This past week we spent a few days surveying wheat fields throughout the state in order to see how the crop is progressing as well as better understand what disease related issues we may be experiencing. Most of the crop was near flag leaf emergence (Feekes growth stage 8/9) with a few fields near boot in locations further south. The good news is that of the 26 fields we looked at, none had any stripe rust, nor have I received any additional reports of this disease in the state. In general, diseases were minimal. In southwest portions of the state Septoria leaf blotch (aka speckled leaf blotch) was fairly common.

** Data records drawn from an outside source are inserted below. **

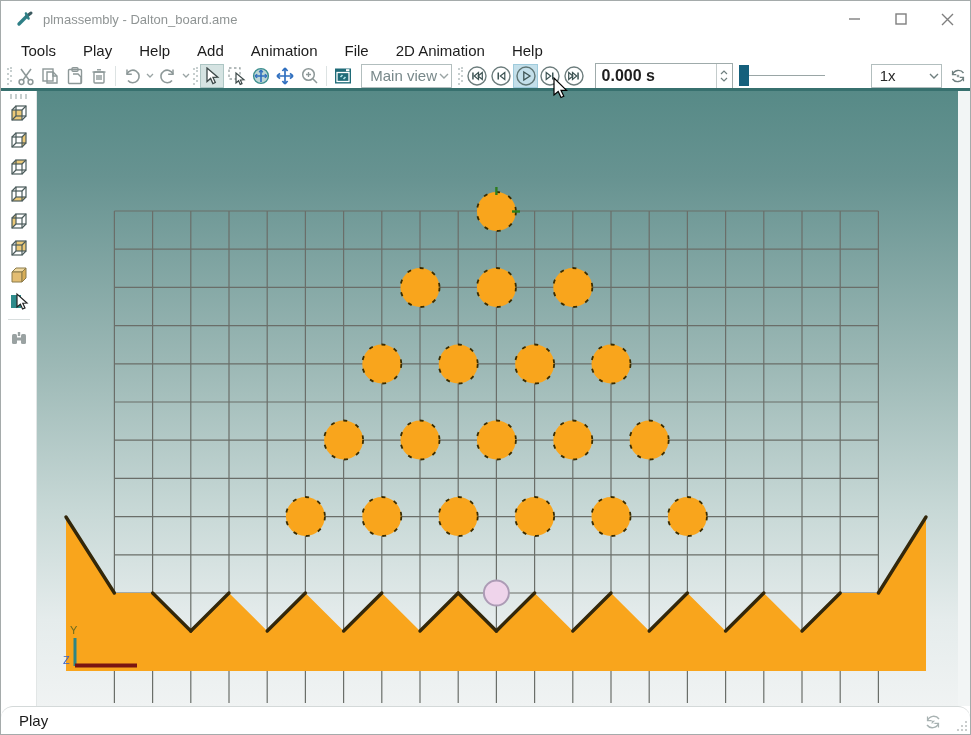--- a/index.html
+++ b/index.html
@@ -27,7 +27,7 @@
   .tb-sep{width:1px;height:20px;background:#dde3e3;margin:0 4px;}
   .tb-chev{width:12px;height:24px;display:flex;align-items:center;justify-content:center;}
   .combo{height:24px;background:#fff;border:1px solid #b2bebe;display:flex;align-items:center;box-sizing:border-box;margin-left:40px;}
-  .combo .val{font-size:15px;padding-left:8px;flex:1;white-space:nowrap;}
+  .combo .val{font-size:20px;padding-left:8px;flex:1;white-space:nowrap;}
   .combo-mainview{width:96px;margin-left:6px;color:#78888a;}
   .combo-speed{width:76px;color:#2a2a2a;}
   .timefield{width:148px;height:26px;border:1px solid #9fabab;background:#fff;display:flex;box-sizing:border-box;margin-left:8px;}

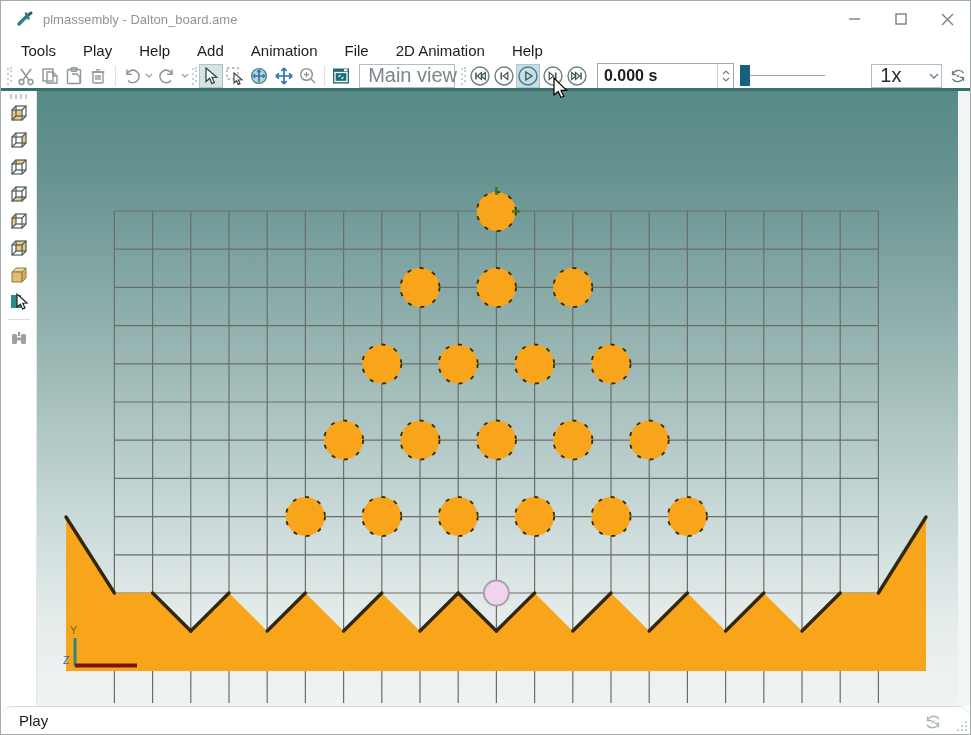--- a/index.html
+++ b/index.html
@@ -31,7 +31,7 @@
   .combo-mainview{width:96px;margin-left:6px;color:#78888a;}
   .combo-speed{width:76px;color:#2a2a2a;}
   .timefield{width:148px;height:26px;border:1px solid #9fabab;background:#fff;display:flex;box-sizing:border-box;margin-left:8px;}
-  .timefield .tval{flex:1;font-size:16px;color:#1e1e1e;padding:3px 0 0 6px;font-weight:bold;}
+  .timefield .tval{flex:1;font-size:16px;color:#1e1e1e;padding:3px 0 0 6px;}
   .spin{width:15px;border-left:1px solid #c4cccc;display:flex;flex-direction:column;align-items:center;justify-content:center;gap:2px;}
   .slider{position:relative;width:92px;height:24px;margin-left:6px;margin-right:6px;}
   .slider .track{position:absolute;left:0;right:0;top:11px;height:1px;background:#9aa6a6;}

This is a residue-borne disease that is favored by cool, wet conditions and can grow and persist on small grain residues. The disease is often located deep within the lower canopy, and causes irregular brown lesions on the foliage. At the center of the lesions you will often see black structures that may resemble tiny peppercorns. These structures are why the disease has the extremely creative common name speckled leaf blotch. The disease spreads upwards predominantly via rain splash, and seldom causes significant yield impacts. This typically is due to increased temperatures that do not favor disease development as the crop develops and the flag leaf is produced. Remember, the flag leaf and green tissues above contribute the majority of carbohydrates for grain fill (over 70% from the flag leaf alone). Foliar diseases that do not reach these tissues are typically not a major concern.
Similarly, I came across a few fields with light powdery mildew. Unlike Septoria leaf blotch, powdery mildew is an obligate pathogen and requires a living host to grow and reproduce. Cool, humid (not wet) conditions favor powdery mildew development. In general, production practices that favor rapid plant growth and lush, full canopies early in the season favor this disease. For example, high nitrogen rates or manure use can result in rank growth early in the season. Powdery mildew can reproduce more quickly than Septoria, and therefore can occasionally impact early season growth or tillering in some instances. Although I did not see anything that would be of concerns and have not had any reports of severe powdery mildew, management is best achieved through selection of a resistant variety and avoiding excessive nitrogen application. Early season fungicide applications with nitrogen applications can have some benefit when a field is at high risk for disease (i.e. susceptible variety, heavy N use, disease present early, cool weather forecast for several days/weeks) but are not recommended if disease is low. Anything in the triazole (FRAC group 3), SDHI (FRAC group 7) or Strobilurin (FRAC group 11) fungicide classes will help control powdery mildew in high risk situations.
As we approach boot and heading you should keep an eye on the Fusarium Head Blight Prediction Center for updates on disease risk. I will follow up with a post on how to best use this tool on my blog in the next few days. Forecasts are calling for e moderate and potentially rainy conditions over the next 7-10 days depending on your location. In the meantime, keep an eye on your fields, and enjoy the weather!